I would have done the same thing. There are no other words to comfort you, but I will lift your family in my prayers.

Tamra said...

Wow, I'm so sorry.
I think you did the right thing, though. Everyone deals with death differently, even children. When they know what's going on and still hold to a desire, I think it's wise to listen.

Brenners said...

I'm praying for your family as you grieve. I think you did good.

I would give my child a choice. I was "forced" to look at my dead great grandmother and it haunted me as a girl. I couldn't remember her without seeing her dead face, so from then on, I have chosen not to attending viewings but to remember my loved one as they were. But everyone deals with a loss so differently. I think "closing things off" by viewing can be very healing for some.

Kimberly said...

Oh wow! I am so sorry about your loss. But I do have to agree with you. I was allowed to be with my grandpa in his last moments. As hard as it was....those moments are still so very precious to me. Children need closure just as much as, if not more, than adults. I dont feel there was anything wrong at all about letting a 10 year old say goodbye.

I have you and your family in my prayers! HUGS!!!

Fresh Girl said...

I've not only been on vacation from blogging, but from reading blogs, so I'm late reading this...I'm so sorry about the loss of your mamaw-in-law.

If she had been my daughter, I absolutely would have sent her to pay her last respects. I wouldn't have forced her if she was strongly opposed to it, of course, but I would have encouraged her to do so. Death is very much a part of life, and I don't think she's too young to see that. I remember when my mamaw died -- my brother was just five and we had two little second cousins who were five and four. At the funeral home, when the family viewed the body, we dragged a piano bench up to the casket and let the little kids climb up there and look and touch and ask questions to their hearts' content. Finally they were satisfied and climbed down. I think that went a long way toward removing the fear and mystery of death.

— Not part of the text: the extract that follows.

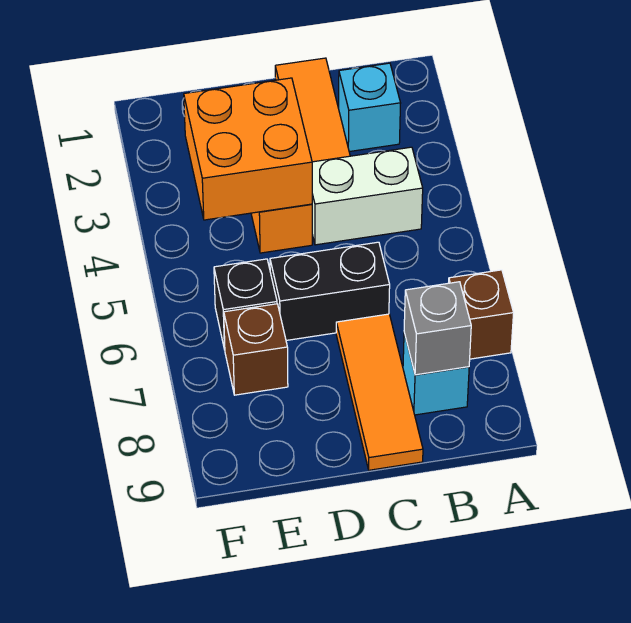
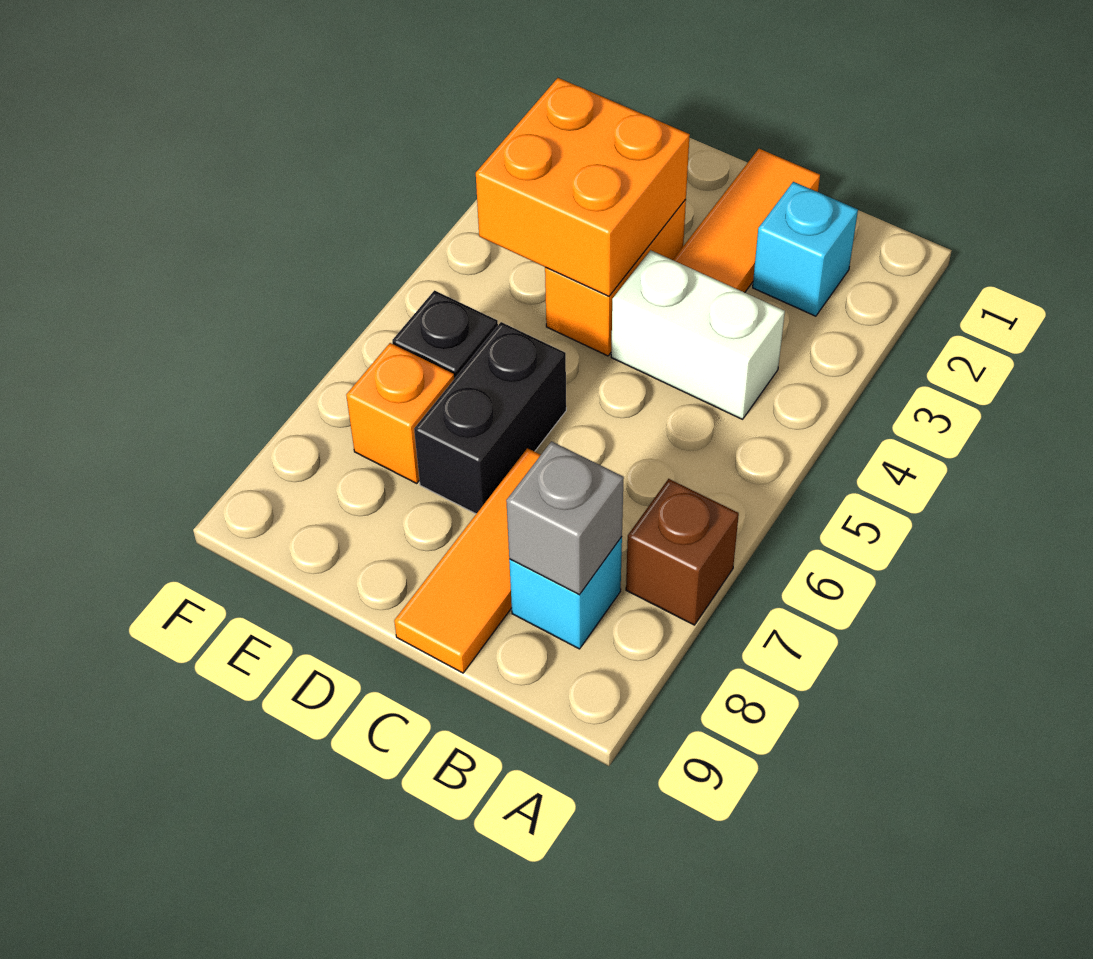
black 1x2 brick [270,242,390,340] -> black 1x2 brick turned to [414,322,566,514]
brown 1x1 brick [224,304,288,395] -> orange 1x1 brick [346,343,454,483]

I would have felt the same way you did if someone kept me from seeing my father.

Mummymac (Elaine) said...

I know I'm late - I think you were wise too Karen.

When my own mother passed away last year we had to sit with her 24 hours a day during the last week in hospital. We just didn't have the time or the facilities to bring my kids in there. Their father looked after them at home.

After the funeral my little girl really struggled that she never had the chance to say goodbye to her Granny.

It took months for us to get her through it. I think all kids need to be dealt with differently and I certainly know I need to think more of my kids during times like this. I realise I had to learn the hard way.